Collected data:
_ _ _ _
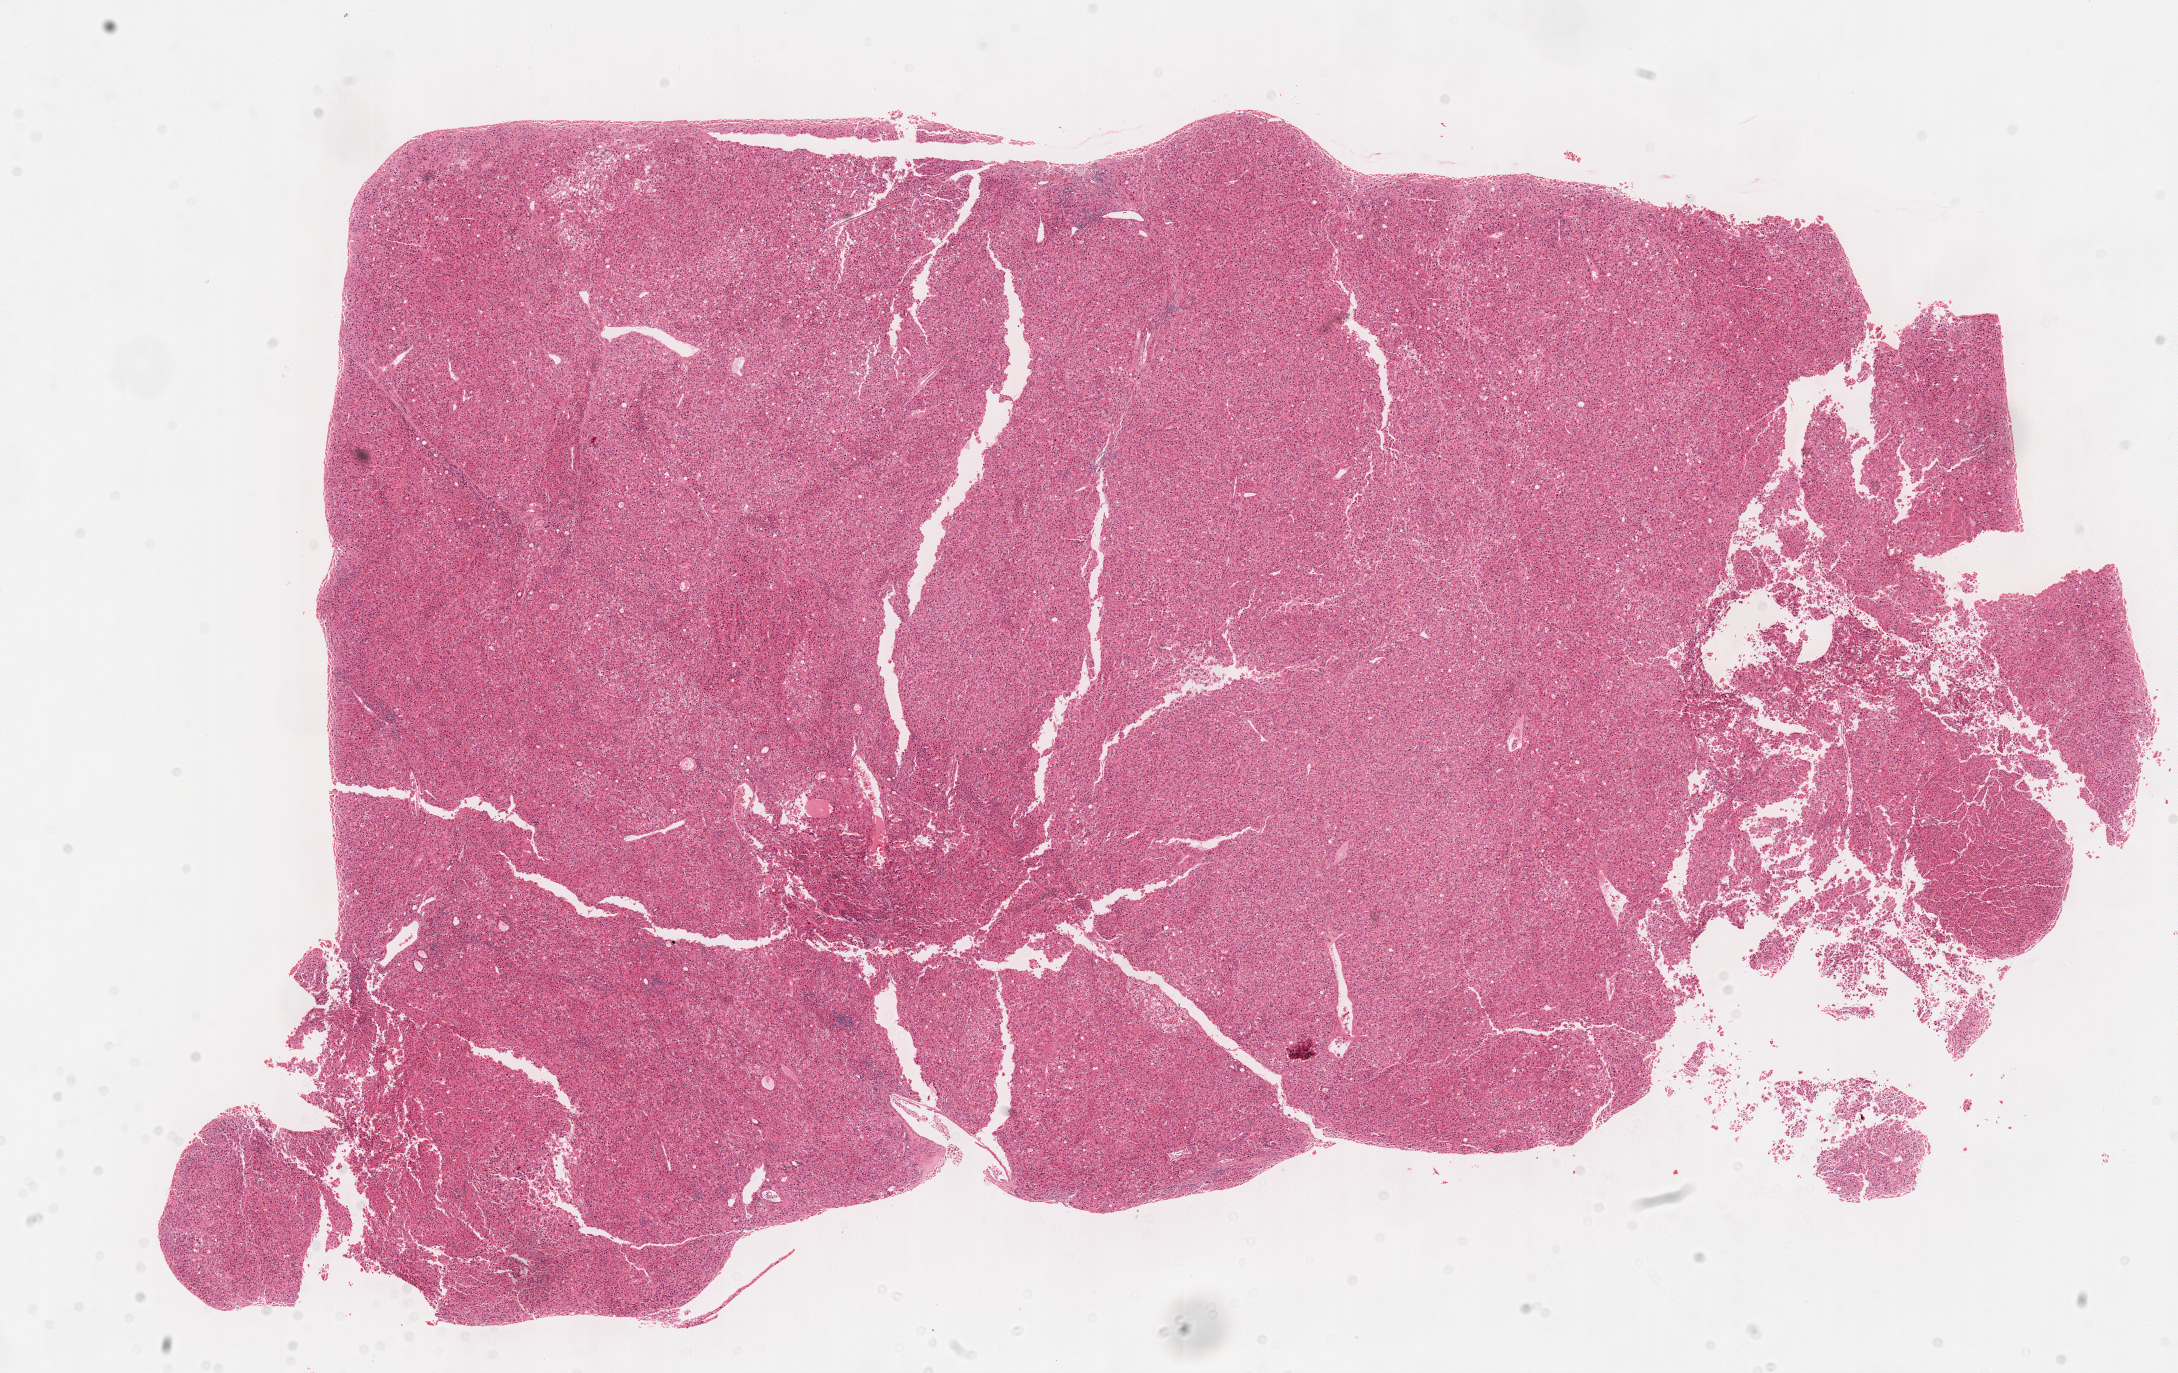
H&E-stained whole-slide image — a low-resolution overview of the entire scanned area, about 17.6 x 11.1 mm (acquisition: 40x scan); formalin-fixed paraffin-embedded (FFPE) diagnostic section; liver, primary tumour sample. Patient: male, age at initial diagnosis 62 years. Histologic grade: G3 (poorly differentiated).
AJCC pathologic stage: I (6th edition). Diagnosis: Hepatocellular carcinoma, NOS.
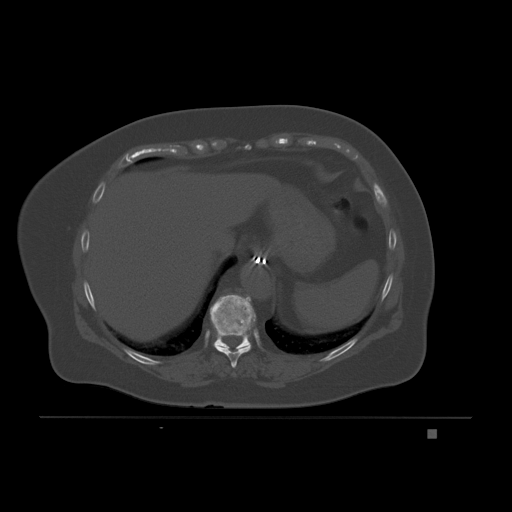
CT including the spine, one axial slice. Position 105 of 221 along the scan axis. Bone window (W 1800 / L 400 HU). 3 mm slice thickness. 512 × 512 image matrix, field of view 474 × 474 mm. Patient: female, 63 years. From the clinical record (not read from this slice): primary cancer: breast.
Structures marked on this image (semi-automatic segmentation, software-assisted and operator-edited):
- T10 vertebra: bounding box (x1, y1, x2, y2) in pixels: (210, 295, 256, 350)
- T9 vertebra: (214, 344, 252, 368)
_ _ _ _
[THE PROBLEM] In the records above, how many lines include "scan"? Answer with the number alone.

[RESPONSE AREA] 2